The dancing-floor was like a sea-strand where a wreck has carried. The drunken torches leaned on their poles, or guttered on the ground; the tilted flagstones were strewn with a rubbish of garlands and trampled harps, shoes and scarves and bloodstained fans, broken dolls and the ordure of men in terror. The fallen stands were loud with cries and curses and splitting wood. One of them was on fire, where a torch had fallen. And in the middle of the maze, all cowered together as bright birds huddle in thunder, were the dancers.

I ran toward them, picking my way in the mess and rubble. Some were kneeling and beating their breasts, some swaying with covered faces as they wailed, some waving their arms and crying for their menfolk. But in the midst I saw a girl standing alone, with wild bright eyes, silent, staring about her. She was mine, looking for me; against sense and reason knowing I would come for her.

I reached her and caught her up. Her arms gripped me, her face thrust at my neck, her breast crushed upon mine panted and thudded with her beating heart. I ran with her off the floor, picking my way over prone bodies wailing, sputtering torches, trampled flowers, my feet slipping in I knew not what. We ran into the gardens, where the thorns of roses tore us as we fled. Then there was soft earth with sharp spring flowers in it. I put her down.

I had had no thought but to save her. But men are straws in a torrent, when the mighty gods move on the earth. We learned then what it means, when they say that Earth-Shaker is husband of the Mother. We lay a moment in staring stillness, clinging and gasping; then we fell on one another like leopards coupling in the spring.
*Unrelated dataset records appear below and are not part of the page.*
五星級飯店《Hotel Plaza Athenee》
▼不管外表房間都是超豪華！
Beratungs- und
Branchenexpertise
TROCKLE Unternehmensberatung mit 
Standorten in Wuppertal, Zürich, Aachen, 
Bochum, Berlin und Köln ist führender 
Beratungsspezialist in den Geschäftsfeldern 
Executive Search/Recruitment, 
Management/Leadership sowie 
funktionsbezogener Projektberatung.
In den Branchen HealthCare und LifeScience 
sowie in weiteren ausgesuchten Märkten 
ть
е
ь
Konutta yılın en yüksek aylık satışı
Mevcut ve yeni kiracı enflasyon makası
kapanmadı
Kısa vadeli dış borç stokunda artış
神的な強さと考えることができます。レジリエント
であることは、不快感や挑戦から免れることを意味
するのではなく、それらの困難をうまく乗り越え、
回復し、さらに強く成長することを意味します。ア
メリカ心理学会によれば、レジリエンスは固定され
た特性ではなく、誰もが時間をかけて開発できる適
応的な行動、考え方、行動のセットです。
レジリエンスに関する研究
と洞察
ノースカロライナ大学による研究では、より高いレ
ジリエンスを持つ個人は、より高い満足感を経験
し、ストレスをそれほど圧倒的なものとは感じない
This passion, being god-inspired, was healing. The earth was moist and sweet; the wrath of Poseidon had stirred its scents like the gardener’s spade, but now it was quiet, a friendly bed. There we lay, I suppose not long, drawing in strength from the Mother’s breast. Then we got stumbling to our feet. She looked at me with dazed, swimming eyes and cried, “My father!”
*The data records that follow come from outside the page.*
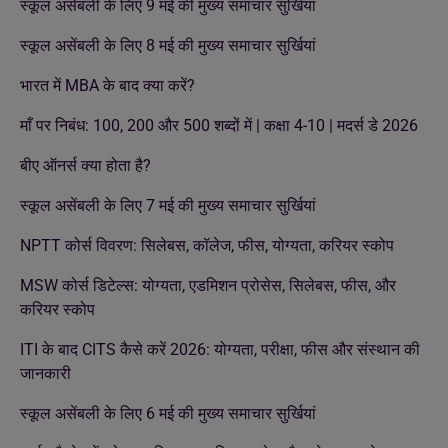
स्कूल असेंबली के लिए 9 मई की मुख्य समाचार सुर्खियां
स्कूल असेंबली के लिए 8 मई की मुख्य समाचार सुर्खियां
भारत में MBA के बाद क्या करें?
माँ पर निबंध: 100, 200 और 500 शब्दों में | कक्षा 4-10 | मदर्स डे 2026
बीए ऑनर्स क्या होता है?
स्कूल असेंबली के लिए 7 मई की मुख्य समाचार सुर्खियां
NPTT कोर्स विवरण: सिलेबस, कॉलेज, फीस, योग्यता, करियर स्कोप
MSW कोर्स डिटेल्स: योग्यता, एडमिशन प्रोसेस, सिलेबस, फीस, और
करियर स्कोप
ITI के बाद CITS कैसे करें 2026: योग्यता, परीक्षा, फीस और संस्थान की
जानकारी
स्कूल असेंबली के लिए 6 मई की मुख्य समाचार सुर्खियां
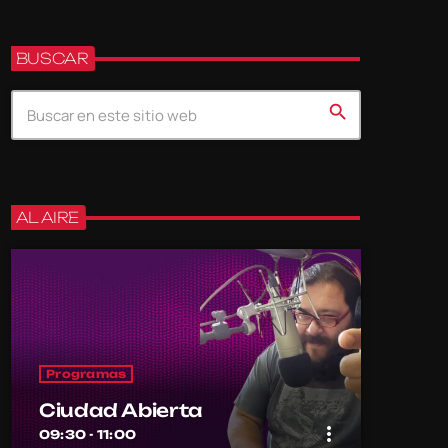
BUSCAR
search
AL AIRE
Programas
Ciudad Abierta
more_vert
09:30 - 11:00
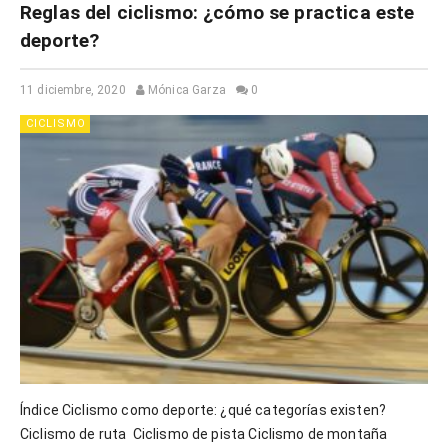
Reglas del ciclismo: ¿cómo se practica este
deporte?
11 diciembre, 2020
Mónica Garza
0
CICLISMO
Índice Ciclismo como deporte: ¿qué categorías existen?
Ciclismo de ruta Ciclismo de pista Ciclismo de montaña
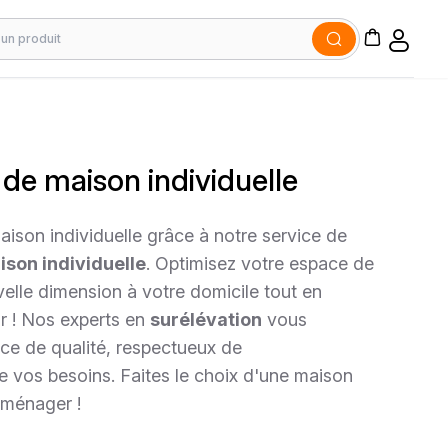
 de maison individuelle
ison individuelle grâce à notre service de
ison individuelle
. Optimisez votre espace de
velle dimension à votre domicile tout en
r ! Nos experts en
surélévation
vous
ice de qualité, respectueux de
e vos besoins. Faites le choix d'une maison
éménager !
“He is dead,” I answered. “A good quick death.” She was too stunned to ask me how I knew. “You must mourn later, my bird. My people are waiting, let us go.”

We shook the earth from us, and I led her by the hand. As we came out of the garden-close, we almost fell over a pair lying as we had lain. They did not heed us. Then we faced the Labyrinth, and saw what the god had done.

There where the tiered and terraced roofs had marched one above the other, lifting their proud horns to the sky, was a broken line as ragged as mountain rocks. The columns of the colonnades had fallen, the windows which had been soft with lamplight were black empty caves, or blinking eyes of fire. You could see, through the broken porticoes and through arches from which balconies had crashed away, the flames from the spilled lamp oil running along the floors, leaping up curtains and canopies, eating the wood of bed and chair and fallen rafter, roaring already and crackling as the strong wind swept it on.

Women passed us flying and wailing. One of them carried the child Phaedra clinging about her neck. Ariadne called, but they rushed by unheeding. I hastened on to where I had left the dancers.

They were all there. Some were still calling on the god as I had told them to. They saw us and came running. The grove was bright with firelight now, and I saw tumbling out from under the flowering thickets those whom Mother Dia had stricken with desire. People called to each other that I was here, and ran up, and caught at me. Amyntor indeed embraced me; all this seemed natural, at the time. Not one had been harmed in the earthquake, beyond some grazes when they were flung down.